Task brief> Exactly as given, repeat all of the entries.

Records>

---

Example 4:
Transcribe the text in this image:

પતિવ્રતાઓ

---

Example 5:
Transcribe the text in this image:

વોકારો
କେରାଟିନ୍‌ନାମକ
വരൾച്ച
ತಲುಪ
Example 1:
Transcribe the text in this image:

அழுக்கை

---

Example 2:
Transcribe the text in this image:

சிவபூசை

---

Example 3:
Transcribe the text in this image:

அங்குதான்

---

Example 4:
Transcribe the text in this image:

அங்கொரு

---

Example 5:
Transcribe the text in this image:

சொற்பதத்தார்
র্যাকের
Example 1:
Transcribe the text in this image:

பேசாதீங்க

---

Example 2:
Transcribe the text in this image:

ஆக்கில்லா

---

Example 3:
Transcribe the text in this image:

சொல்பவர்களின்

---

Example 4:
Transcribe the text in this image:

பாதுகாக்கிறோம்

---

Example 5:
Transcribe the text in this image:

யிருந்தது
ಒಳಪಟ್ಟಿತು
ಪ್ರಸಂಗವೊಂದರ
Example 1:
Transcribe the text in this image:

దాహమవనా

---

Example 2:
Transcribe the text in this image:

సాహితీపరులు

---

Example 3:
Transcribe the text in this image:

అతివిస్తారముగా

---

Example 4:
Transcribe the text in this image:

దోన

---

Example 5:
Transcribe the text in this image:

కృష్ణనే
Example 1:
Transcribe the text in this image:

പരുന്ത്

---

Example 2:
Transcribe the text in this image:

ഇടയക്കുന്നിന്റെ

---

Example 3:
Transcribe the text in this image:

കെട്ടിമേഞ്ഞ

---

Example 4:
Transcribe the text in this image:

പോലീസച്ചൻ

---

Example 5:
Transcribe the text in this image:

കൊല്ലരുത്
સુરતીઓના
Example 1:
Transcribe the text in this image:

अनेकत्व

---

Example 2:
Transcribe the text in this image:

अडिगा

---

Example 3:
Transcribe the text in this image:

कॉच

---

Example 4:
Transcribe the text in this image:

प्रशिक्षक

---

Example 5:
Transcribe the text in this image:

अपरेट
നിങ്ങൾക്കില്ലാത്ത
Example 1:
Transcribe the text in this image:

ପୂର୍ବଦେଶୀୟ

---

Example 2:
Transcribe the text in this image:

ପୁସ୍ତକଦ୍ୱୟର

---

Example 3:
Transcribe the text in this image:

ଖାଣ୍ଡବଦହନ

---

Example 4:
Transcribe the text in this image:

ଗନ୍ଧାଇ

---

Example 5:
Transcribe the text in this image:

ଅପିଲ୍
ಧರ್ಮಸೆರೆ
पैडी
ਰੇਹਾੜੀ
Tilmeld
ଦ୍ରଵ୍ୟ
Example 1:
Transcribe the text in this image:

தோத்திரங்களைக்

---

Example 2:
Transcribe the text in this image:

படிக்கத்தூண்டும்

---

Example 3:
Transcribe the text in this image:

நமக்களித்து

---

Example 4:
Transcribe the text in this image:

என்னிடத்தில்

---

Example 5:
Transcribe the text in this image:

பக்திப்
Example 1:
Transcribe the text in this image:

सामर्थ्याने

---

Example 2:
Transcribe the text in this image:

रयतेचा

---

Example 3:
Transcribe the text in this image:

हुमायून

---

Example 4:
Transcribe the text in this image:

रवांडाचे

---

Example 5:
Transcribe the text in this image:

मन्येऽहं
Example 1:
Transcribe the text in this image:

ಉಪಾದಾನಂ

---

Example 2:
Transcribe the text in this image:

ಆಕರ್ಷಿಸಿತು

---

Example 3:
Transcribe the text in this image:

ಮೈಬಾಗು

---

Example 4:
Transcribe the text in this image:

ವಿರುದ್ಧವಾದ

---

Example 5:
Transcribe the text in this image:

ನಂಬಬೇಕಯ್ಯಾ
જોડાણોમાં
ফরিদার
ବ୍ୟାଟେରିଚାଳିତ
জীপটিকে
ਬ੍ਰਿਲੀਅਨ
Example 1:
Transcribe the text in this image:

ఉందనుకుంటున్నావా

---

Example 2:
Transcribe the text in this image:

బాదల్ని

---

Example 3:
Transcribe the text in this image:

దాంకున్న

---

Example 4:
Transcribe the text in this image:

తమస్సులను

Expected answer>
---

Example 4:
Transcribe the text in this image:

પતિવ્રતાઓ

---

Example 5:
Transcribe the text in this image:

વોકારો
କେରାଟିନ୍‌ନାମକ
വരൾച്ച
ತಲುಪ
Example 1:
Transcribe the text in this image:

அழுக்கை

---

Example 2:
Transcribe the text in this image:

சிவபூசை

---

Example 3:
Transcribe the text in this image:

அங்குதான்

---

Example 4:
Transcribe the text in this image:

அங்கொரு

---

Example 5:
Transcribe the text in this image:

சொற்பதத்தார்
র্যাকের
Example 1:
Transcribe the text in this image:

பேசாதீங்க

---

Example 2:
Transcribe the text in this image:

ஆக்கில்லா

---

Example 3:
Transcribe the text in this image:

சொல்பவர்களின்

---

Example 4:
Transcribe the text in this image:

பாதுகாக்கிறோம்

---

Example 5:
Transcribe the text in this image:

யிருந்தது
ಒಳಪಟ್ಟಿತು
ಪ್ರಸಂಗವೊಂದರ
Example 1:
Transcribe the text in this image:

దాహమవనా

---

Example 2:
Transcribe the text in this image:

సాహితీపరులు

---

Example 3:
Transcribe the text in this image:

అతివిస్తారముగా

---

Example 4:
Transcribe the text in this image:

దోన

---

Example 5:
Transcribe the text in this image:

కృష్ణనే
Example 1:
Transcribe the text in this image:

പരുന്ത്

---

Example 2:
Transcribe the text in this image:

ഇടയക്കുന്നിന്റെ

---

Example 3:
Transcribe the text in this image:

കെട്ടിമേഞ്ഞ

---

Example 4:
Transcribe the text in this image:

പോലീസച്ചൻ

---

Example 5:
Transcribe the text in this image:

കൊല്ലരുത്
સુરતીઓના
Example 1:
Transcribe the text in this image:

अनेकत्व

---

Example 2:
Transcribe the text in this image:

अडिगा

---

Example 3:
Transcribe the text in this image:

कॉच

---

Example 4:
Transcribe the text in this image:

प्रशिक्षक

---

Example 5:
Transcribe the text in this image:

अपरेट
നിങ്ങൾക്കില്ലാത്ത
Example 1:
Transcribe the text in this image:

ପୂର୍ବଦେଶୀୟ

---

Example 2:
Transcribe the text in this image:

ପୁସ୍ତକଦ୍ୱୟର

---

Example 3:
Transcribe the text in this image:

ଖାଣ୍ଡବଦହନ

---

Example 4:
Transcribe the text in this image:

ଗନ୍ଧାଇ

---

Example 5:
Transcribe the text in this image:

ଅପିଲ୍
ಧರ್ಮಸೆರೆ
पैडी
ਰੇਹਾੜੀ
Tilmeld
ଦ୍ରଵ୍ୟ
Example 1:
Transcribe the text in this image:

தோத்திரங்களைக்

---

Example 2:
Transcribe the text in this image:

படிக்கத்தூண்டும்

---

Example 3:
Transcribe the text in this image:

நமக்களித்து

---

Example 4:
Transcribe the text in this image:

என்னிடத்தில்

---

Example 5:
Transcribe the text in this image:

பக்திப்
Example 1:
Transcribe the text in this image:

सामर्थ्याने

---

Example 2:
Transcribe the text in this image:

रयतेचा

---

Example 3:
Transcribe the text in this image:

हुमायून

---

Example 4:
Transcribe the text in this image:

रवांडाचे

---

Example 5:
Transcribe the text in this image:

मन्येऽहं
Example 1:
Transcribe the text in this image:

ಉಪಾದಾನಂ

---

Example 2:
Transcribe the text in this image:

ಆಕರ್ಷಿಸಿತು

---

Example 3:
Transcribe the text in this image:

ಮೈಬಾಗು

---

Example 4:
Transcribe the text in this image:

ವಿರುದ್ಧವಾದ

---

Example 5:
Transcribe the text in this image:

ನಂಬಬೇಕಯ್ಯಾ
જોડાણોમાં
ফরিদার
ବ୍ୟାଟେରିଚାଳିତ
জীপটিকে
ਬ੍ਰਿਲੀਅਨ
Example 1:
Transcribe the text in this image:

ఉందనుకుంటున్నావా

---

Example 2:
Transcribe the text in this image:

బాదల్ని

---

Example 3:
Transcribe the text in this image:

దాంకున్న

---

Example 4:
Transcribe the text in this image:

తమస్సులను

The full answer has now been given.